Travolta dagli scandali Santorini, Alexandria e Nota Italia, Monte Paschi di Siena tenta il rilancio. Negli ultimi cinque anni, la dissennata gestione di Giuseppe Mussari è costata qualcosa come 11,2 miliardi di euro, tra 5 miliardi di aumento di capitale nel 2008, l’aumento di capitale da 2,15 miliardi nel 2011 e i Monti-bond per 3,9 miliardi. E in arrivo ci sarà un terzo aumento previsto di capitale da un miliardo e senza diritto di opzione per i soci. A conti fatti, la Fondazione potrebbe scendere così sotto la soglia del 25% dall’attuale 35,94%. E qualora decidesse di cedere almeno parte della sua quota per risanare i 350 milioni di debito residuo, il suo pacchetto potrebbe anche attestarsi sotto il 20%, quando due anni fa era ancora al 56%.

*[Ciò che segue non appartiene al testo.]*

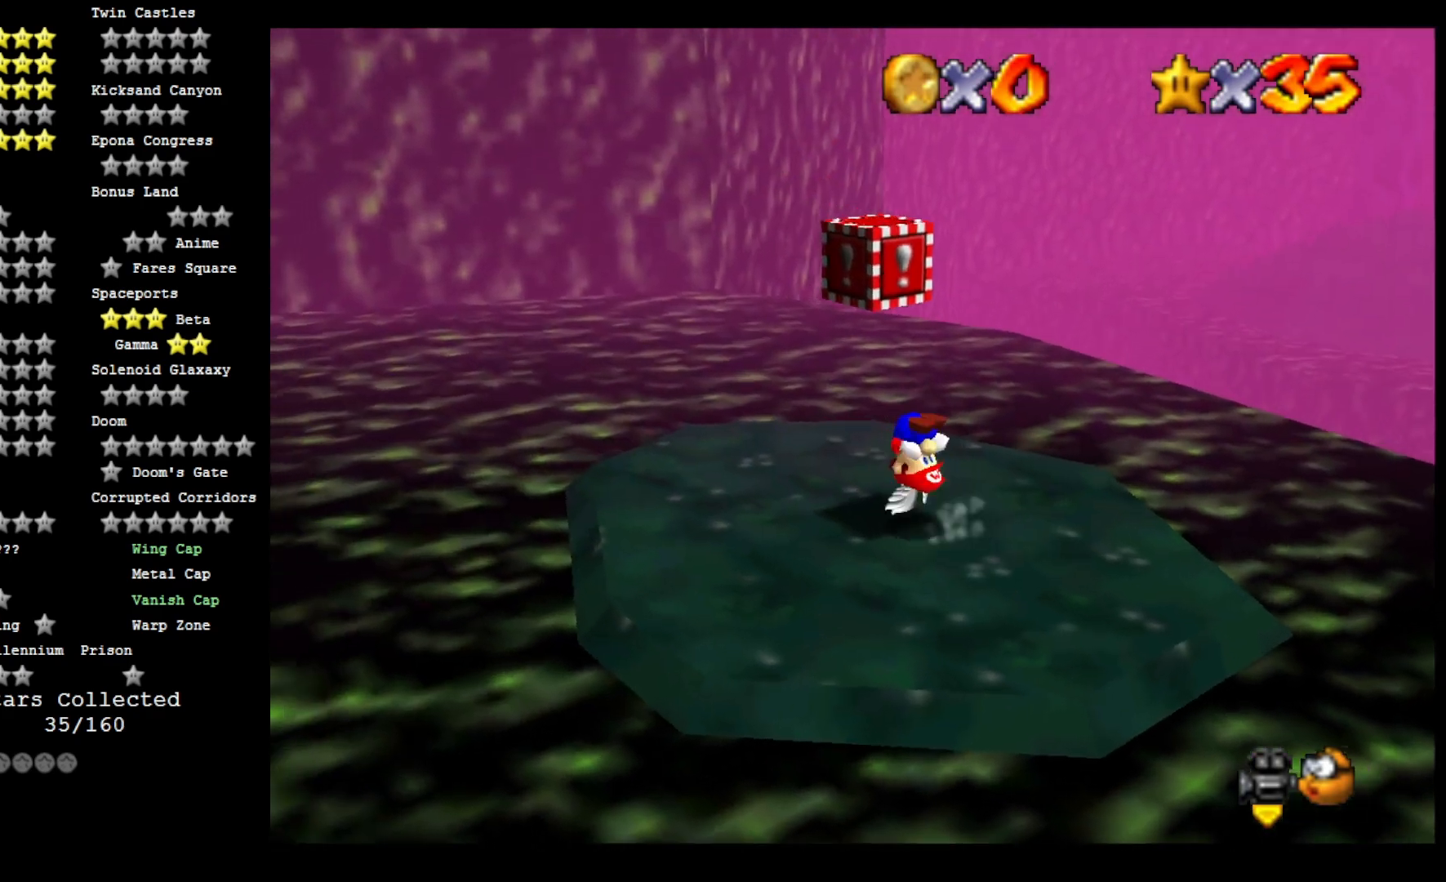
{"buttons": [], "left_stick": "center", "right_stick": "center", "events": [[33, "right_stick", "down-left"], [167, "right_stick", "center"], [233, "right_stick", "down-left"], [400, "right_stick", "center"]]}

L’intento del nuovo corso di Alessandro Profumo sarebbe quello di trovare un socio industriale (una banca), da affiancare o anche quasi del tutto da sostituire alla Fondazione. Per questo si fanno diversi nomi, anche se difficilmente l’operazione potrà andare a buon fine, se non prima sarà stata risanata la disastrosa eredità finanziaria lasciata da Mussari.
Il piano industriale prevede il rimborso di 3 miliardi dei Monti-bond al 2016, un anno in più del previsto. Anche perché Siena ha dovuto iscrivere a bilancio nuove perdite per 730 milioni dei tre contratti derivati degli anni scorsi.
E se la Procura indaga sull’acquisizione di Antonveneta, non è già un mistero che sia stata questa operazione la madre dei mali di Rocca Salimbeni. Acquisita per 9,5 miliardi, più un miliardo di interessi, quando gli spagnoli di Santander l’avevano comprata solo qualche mese prima per 6,6 miliardi, si è rivelata un cattivo affare, gravando sui bilanci di MpS.